If you have any income outside your main employment (freelance work, rental income, side business revenue) document it as it comes in. A simple spreadsheet with date, source, and amount is sufficient. The key is consistency: record it the week you receive it, not the month you need to declare it.

Receipts for claimable expenses are where most people fall apart. Business expenses, professional subscriptions, and insurance premiums that qualify for relief need proof at the point of filing. Take a photo of every relevant receipt and save it to a dedicated folder – one folder per year, clearly labelled.

Personal relief and insurance relief are often left on the table simply because people cannot locate the evidence. Your NHIF contribution statements and any life insurance premium certificates should be saved as they are issued, not retrieved retroactively.

A 2025 peer-reviewed study published in the Journal of Finance and Accounting, focusing on youth-owned enterprises in Nairobi’s CBD, found that “managers and policy enforcers should prioritise initiatives that promote routine and accurate digital bookkeeping among youth-led enterprises” – an observation that applies just as well to salaried individuals managing their own compliance.

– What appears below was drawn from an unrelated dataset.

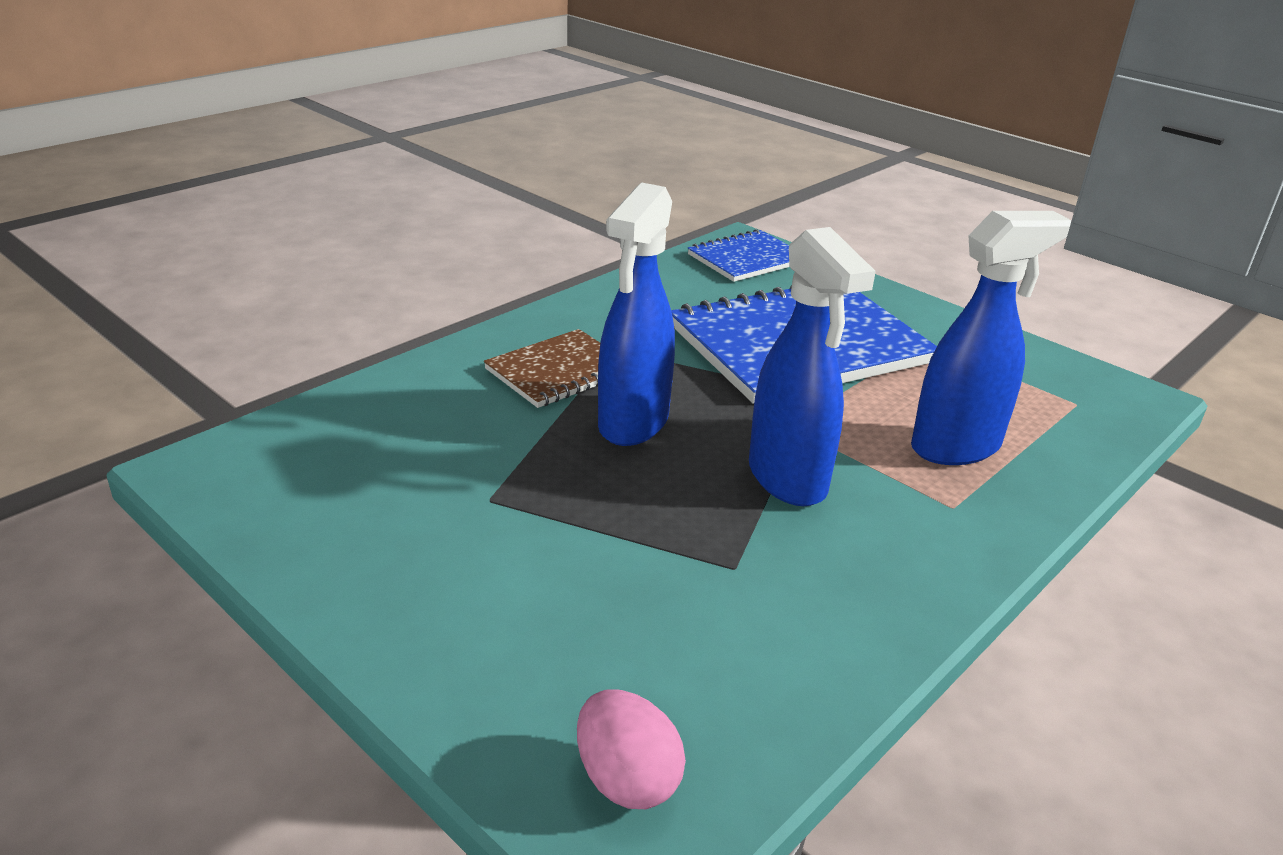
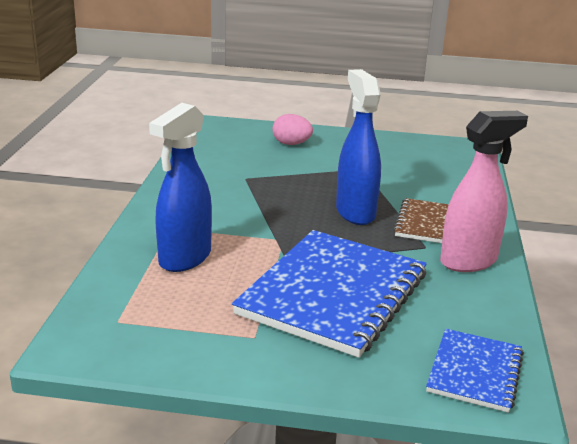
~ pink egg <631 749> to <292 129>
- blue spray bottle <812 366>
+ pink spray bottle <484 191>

Turning chaos into a ten-minute task

The shift from June panic to June calm comes down to one decision: treat your tax record as a living document, not an annual project.

A close-up view of a woman’s hand using a smartphone to photograph a supermarket receipt for digital expense logging. PHOTO/Gemini

Set a monthly reminder – the last Sunday of every month works well – to spend fifteen minutes on your tax folder. File the month’s payslip, log any additional income, photograph any claimable receipts, and confirm your NHIF statement is accessible.

By the time June arrives, your return is essentially already filed in draft. You are not searching; you are confirming. The actual iTax submission becomes what it was always meant to be: a formality.